September 07, 2013
The SOAP note: Subjective, Objective, Assessment and Plan, a succinct and emotionless condensation of a patient's pains and worries into a set of specific, terse words. Each word has a unique meaning and purpose, a little packet of health information creating a physician's Morse code. With each phrase holding so much specific meaning, physicians tend to be quite protective of this writing system, scolding medical trainees for misusing words or writing with flowery language. Dyspnea is not the same as labored breathing. Fatigued is an inconvenience, whereas lethargic is a medical emergency. Obtunded is a fairly meaningless term somewhere on the spectrum of confusion, and should be avoided. But most of all, brevity is supreme. Bullet points are even better than complete sentences. This system of heavy terms creates a Zip-file for our medical language that is subsequently decompressed in the minds of doctors. By the end of medical school, students are writing notes like computer programmers, thoroughly trained to leave out everything superfluous with a minimalist form of grammar. Yet the compression can be squeezed further.
Acronyms can take these medical super-words and fold them origami-style into tight, neat abbreviations that carry the pain and discomfort of patients: SOB, CRF, CHF, N/V/C/D, BRBPR, BPH, GERD, DNR. These encoded units of letters bespeckle the pages of clinical notes, protecting physicians from the curious eyes of patients. Once these words and abbreviations are mastered, they can be bent to the sharp frame of the SOAP note, creating a kernel of succinct and vital information to support transitions in the fractured care of modern medicine.

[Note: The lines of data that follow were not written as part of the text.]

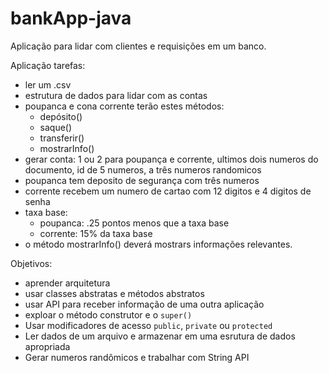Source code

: # bankApp-java
Aplicação para lidar com clientes e requisições em um banco. 

Aplicação tarefas:
- ler um .csv 
- estrutura de dados para lidar com as contas
- poupanca e cona corrente terão estes métodos:
  - depósito()
  - saque()
  - transferir()
  - mostrarInfo()
- gerar conta: 1 ou 2 para poupança e corrente, ultimos dois numeros do documento, id de 5 numeros, a três numeros randomicos
- poupanca tem deposito de segurança com três numeros
- corrente recebem um numero de cartao com 12 digitos e 4 digitos de senha
- taxa base:
  - poupanca: .25 pontos menos que a taxa base
  - corrente: 15% da taxa base
- o método mostrarInfo() deverá mostrars informações relevantes.


Objetivos:
- aprender arquitetura
- usar classes abstratas e métodos abstratos
- usar API para receber informação de uma outra aplicação
- exploar o método construtor e o `super()`
- Usar modificadores de acesso `public`, `private` ou `protected`
- Ler dados de um arquivo e armazenar em uma esrutura de dados apropriada
- Gerar numeros randômicos e trabalhar com String API
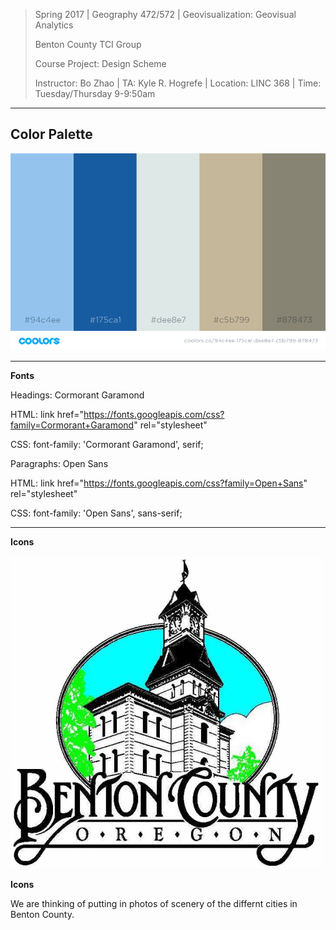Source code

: > Spring 2017 | Geography 472/572 | Geovisualization: Geovisual Analytics
>
> Benton County TCI Group
>
> Course Project: Design Scheme
>
> Instructor: Bo Zhao | TA: Kyle R. Hogrefe | Location: LINC 368 | Time: Tuesday/Thursday 9-9:50am

------

## **Color Palette**

![](color-scheme.png)

------
**Fonts**

Headings: Cormorant Garamond

HTML: 
link href="https://fonts.googleapis.com/css?family=Cormorant+Garamond" rel="stylesheet" 

CSS:
font-family: 'Cormorant Garamond', serif;


Paragraphs: Open Sans

HTML:
link href="https://fonts.googleapis.com/css?family=Open+Sans" rel="stylesheet" 

CSS:
font-family: 'Open Sans', sans-serif;

------
**Icons**

![](bclogo.png)

**Icons**

We are thinking of putting in photos of scenery of the differnt cities in Benton County.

Yet, something is invariably lost in this process. The SOAP note tends to deliver the patient's complaints, exam findings, and the medical plan, but not the conditions surrounding the medical problems, the context of the patient's life beyond acronyms. While it is true that “Mr. Barnett” is a 68 y/o M pt w/ h/o COPD, CRF, CHF and 80 packyr hx of smoking who c/o exacerbation of SOB at night x 2 wks, this reduction loses much of the context. For example, it does not tell us that Mr. Barnett grew up in a low-income black neighborhood, where his father worked himself nearly to death to provide opportunities for his children. Young Mr. Barnett was the only child on his block who had a musical instrument, a violin that his father had purchased third-hand. He took to the instrument immediately, envisioning a career and life built from the notes created by the small instrument. Yet, being a black man in Jim Crow America did not provide many opportunities, so he saved just enough for a passport and a ticket to escape to Europe. He traveled as a vagabond musician across Europe for nearly ten years, looking for stability but only finding small gigs here and there to pay for food, wine and cigarettes. Over time, the traveling life began to wear on him, and he was poorer and more tired by the day. Then he heard the news that his father had died from lung cancer, the final nudge that sent him back across the ocean to his home country. He threw his cigarettes away before the trip, but only made it three days before scrounging money for a fresh pack.
After moving back from overseas, he packed his violin away, ready to move on to the next part of his life. He took a blue-collar job that calloused his fingers in a different way, and quickly afterward got married and started a family. He was able to give up the violin, but never cigarettes. Now he has gotten to the point in life where he sees the end coming and he just wants to be comfortable during the time he has left. When he lies down at night and the fluid rapidly soaks his lungs, a panic fills his chest. He pushes himself up from his four pillows and coughs up a pink froth. The only thing that calms him is sitting in his recliner and smoking a cigarette.
Granted, it is more efficient as a healthcare provider to see Mr. Burnett as a 68 y/o M pt w/ nightly SOB, but this captures the patient's symptoms without capturing the patient's story. A fond mentor of mine recently tried bucking the trend of the traditional SOAP note by adding an addendum that provided a more personal view into the patient's history, similar to the story above. He then dared me to do the same for some of my patients in the future, not every day, but occasionally. He dared me to take a few minutes to collect a broader view of the patient's life and to transpose it in the chart as part of his medical story.
Certainly the busy life of medicine would preclude us from adding this personal section to every history and physical, but even the occasional addition of the patient's broader story to the SOAP note would provide a rich source of humanity to this mechanistic and algorithmic side of medicine. It could serve as a prompt to better know patients, giving them personhood in the archives of their medical files. In the words of my mentor, asking healthcare providers to do this once a month could “help to keep the empathy pilot light on.”
As the dare was passed to me, now I pass it further. Take five extra minutes, at least once, to fill out the extra “P” at the end of the SOAP note, the “Personal” section. Show your patients and your colleagues that your empathy continues to burn un-snuffed. Use SOAP2 to wash away the veil of reductionism in medicine, exposing the true patient beyond the signs and symptoms. And if you like what you find, then pass the dare along.